The links between the foreign data analytics companies – one based in Canada and one based in London – “raise profound and troubling questions about our democratic process,” the Guardian said. “Because these intricate links lead, in not many steps, to Robert Mercer” and his link to the referendum to take Britain out of the EU.

The Observer reported that the two analytics compaines “were working together on a daily basis” at the time of the Brexit referendum and both companies “were being paid by Mercer-funded organizations to work on Ted Cruz’s presidential campaign in America.”


Also, the Guardian reported, several “anonymous sources” revealed the two companies, working on two separate British Leave campaigns, “actually shared the same database at the time.”

The Guardian continued: “Follow the data, however, and another story is revealed, which leads directly to Mercer and his close associate, Steve Bannon, now Donald Trump’s chief strategist in the White House.”

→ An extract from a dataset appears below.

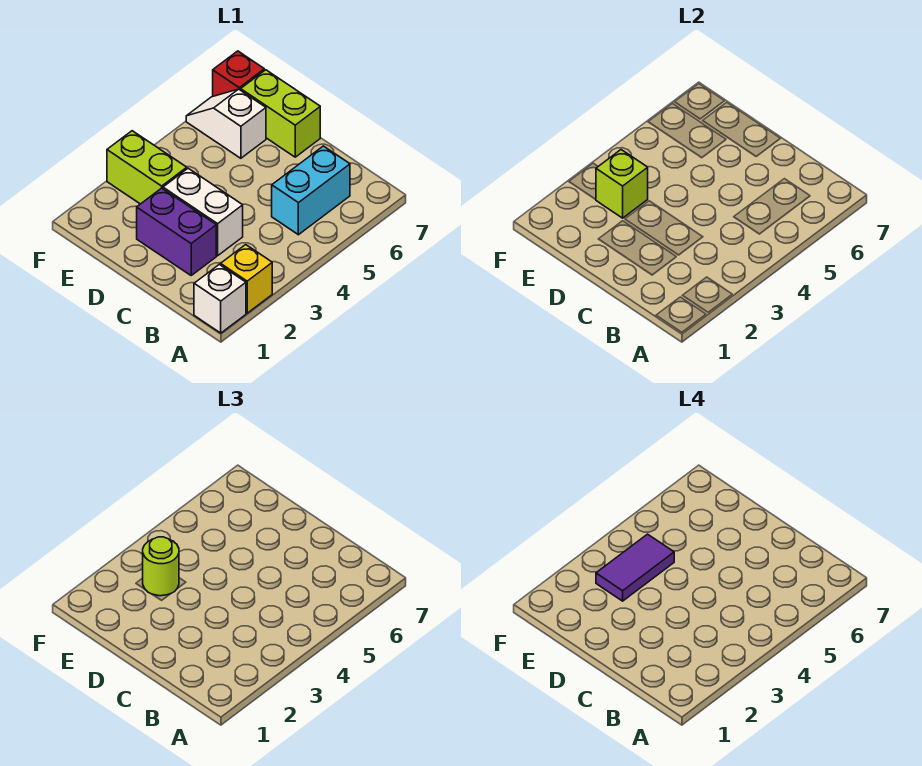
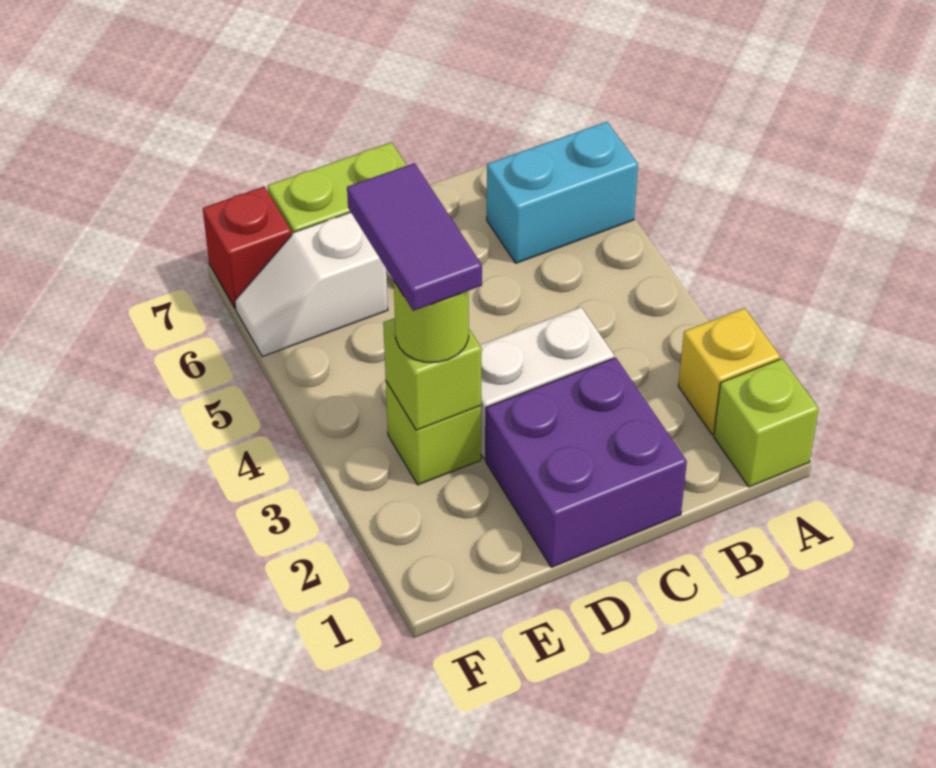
white brick A1 level 1 -> lime brick A1 level 1
cyan brick B5:B6 level 1 -> cyan brick A6:B6 level 1
purple brick C2:D2 level 1 -> purple brick C1:D2 level 1
lime brick E3:F3 level 1 -> lime brick E3 level 1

Mercer was the owner of Cambridge Analytica, a firm which, as the Observer reported, “was spun out of a British firm with 30 years experience in working for governments and militaries around the world, specializing in ‘psychological operations.’ ”

At the time of the referendum, the Observer noted, Bannon was the head of Cambridge Analytica.

“What was not known, until February, was the relationship between all these figures and the Leave campaign,” the Guardian said. “That was when Andy Wigmore, Leave.EU’s communications director, revealed to this paper that Farage was a close friend of both Bannon and Mercer. ‘We shared a lot of information because what they were trying to do and what we were trying to do had massive parallels.’ ”

Wigmore said that Mercer, Farage and others had all met at a conference in Washington. “The best dinner we ever went to. Around that table were all the rejects of the political world. And the rejects of the political world are now effectively in the White House. It’s extraordinary. Jeff Sessions. [Former national security adviser Michael] Flynn, the whole lot of them. They were all there.”

The Guardian’s report said the UK’s Electoral Commission is looking into Cambridge Analytica and Mercer’s connections to Brexit as “British law, designed to protect its electoral system from outside influence, expressly forbids donations from foreign – or impermissible – donors.”

Coordination between campaigns destroys the “level playing field” on which UK electoral law is based, the Guardian said, adding “it creates an unfair advantage.”

Lawyers for Cambridge Analytica and SCL Elections said the Observer’s reporting on the matter “contained significant inaccuracies and amounted to a sustained campaign of vilification designed to paint a false and misleading picture” of their clients.

The lawyers said their clients have done no wrong, broken no laws and breached no one’s rights and had not been part of a “shadowy” or unlawful campaign to subvert British democracy or dupe the British public.